[DATA SHOWN]

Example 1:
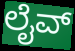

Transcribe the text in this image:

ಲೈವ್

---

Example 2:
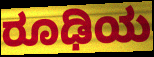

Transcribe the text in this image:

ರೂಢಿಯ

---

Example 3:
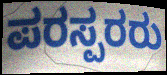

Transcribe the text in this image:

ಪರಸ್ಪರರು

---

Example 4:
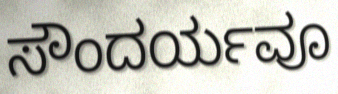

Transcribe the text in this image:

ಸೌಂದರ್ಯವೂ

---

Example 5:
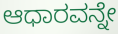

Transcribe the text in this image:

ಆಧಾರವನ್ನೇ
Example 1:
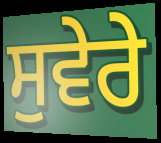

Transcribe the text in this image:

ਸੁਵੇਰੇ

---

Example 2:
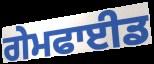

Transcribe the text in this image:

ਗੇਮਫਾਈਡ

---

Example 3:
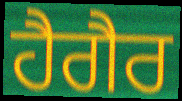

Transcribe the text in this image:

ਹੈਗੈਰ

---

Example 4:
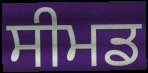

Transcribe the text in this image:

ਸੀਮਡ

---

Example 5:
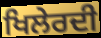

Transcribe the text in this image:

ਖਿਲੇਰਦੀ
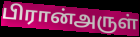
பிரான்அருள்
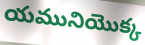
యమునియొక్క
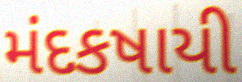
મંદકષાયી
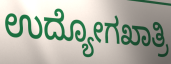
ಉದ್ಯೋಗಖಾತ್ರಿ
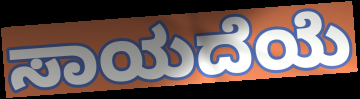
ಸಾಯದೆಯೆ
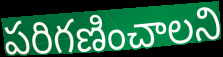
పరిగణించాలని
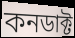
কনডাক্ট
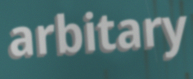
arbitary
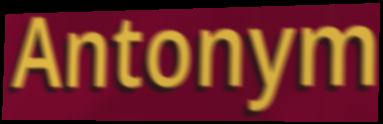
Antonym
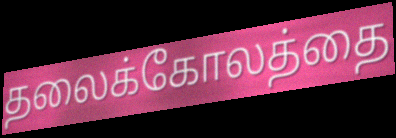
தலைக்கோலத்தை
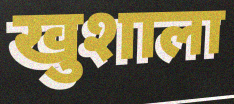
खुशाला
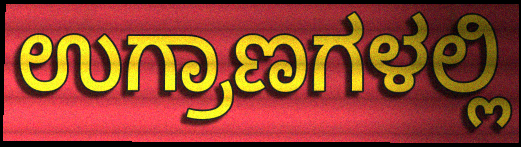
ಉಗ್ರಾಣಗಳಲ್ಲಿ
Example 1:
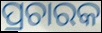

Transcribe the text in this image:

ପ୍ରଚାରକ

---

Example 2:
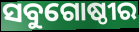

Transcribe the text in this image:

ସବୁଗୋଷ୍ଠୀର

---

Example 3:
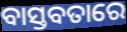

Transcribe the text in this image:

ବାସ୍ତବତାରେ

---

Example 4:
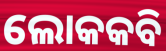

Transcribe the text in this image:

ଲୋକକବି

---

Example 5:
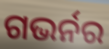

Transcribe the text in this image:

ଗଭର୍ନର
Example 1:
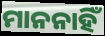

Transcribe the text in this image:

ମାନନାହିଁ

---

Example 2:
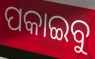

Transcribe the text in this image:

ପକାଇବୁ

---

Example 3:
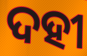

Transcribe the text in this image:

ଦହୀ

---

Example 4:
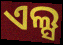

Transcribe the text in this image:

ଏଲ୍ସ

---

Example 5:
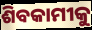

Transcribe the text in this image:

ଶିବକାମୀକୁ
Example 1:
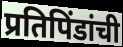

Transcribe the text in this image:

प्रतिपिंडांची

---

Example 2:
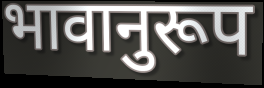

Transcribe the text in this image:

[/DATA SHOWN]

◆ ABOUT THIS EXERCISE:
Would you copy out every entry above word for word, without the pictures?

◆ SOLUTION TO THIS TASK:
Example 1:

Transcribe the text in this image:

ಲೈವ್

---

Example 2:

Transcribe the text in this image:

ರೂಢಿಯ

---

Example 3:

Transcribe the text in this image:

ಪರಸ್ಪರರು

---

Example 4:

Transcribe the text in this image:

ಸೌಂದರ್ಯವೂ

---

Example 5:

Transcribe the text in this image:

ಆಧಾರವನ್ನೇ
Example 1:

Transcribe the text in this image:

ਸੁਵੇਰੇ

---

Example 2:

Transcribe the text in this image:

ਗੇਮਫਾਈਡ

---

Example 3:

Transcribe the text in this image:

ਹੈਗੈਰ

---

Example 4:

Transcribe the text in this image:

ਸੀਮਡ

---

Example 5:

Transcribe the text in this image:

ਖਿਲੇਰਦੀ
பிரான்அருள்
యమునియొక్క
મંદકષાયી
ಉದ್ಯೋಗಖಾತ್ರಿ
ಸಾಯದೆಯೆ
పరిగణించాలని
কনডাক্ট
arbitary
Antonym
தலைக்கோலத்தை
खुशाला
ಉಗ್ರಾಣಗಳಲ್ಲಿ
Example 1:

Transcribe the text in this image:

ପ୍ରଚାରକ

---

Example 2:

Transcribe the text in this image:

ସବୁଗୋଷ୍ଠୀର

---

Example 3:

Transcribe the text in this image:

ବାସ୍ତବତାରେ

---

Example 4:

Transcribe the text in this image:

ଲୋକକବି

---

Example 5:

Transcribe the text in this image:

ଗଭର୍ନର
Example 1:

Transcribe the text in this image:

ମାନନାହିଁ

---

Example 2:

Transcribe the text in this image:

ପକାଇବୁ

---

Example 3:

Transcribe the text in this image:

ଦହୀ

---

Example 4:

Transcribe the text in this image:

ଏଲ୍ସ

---

Example 5:

Transcribe the text in this image:

ଶିବକାମୀକୁ
Example 1:

Transcribe the text in this image:

प्रतिपिंडांची

---

Example 2:

Transcribe the text in this image:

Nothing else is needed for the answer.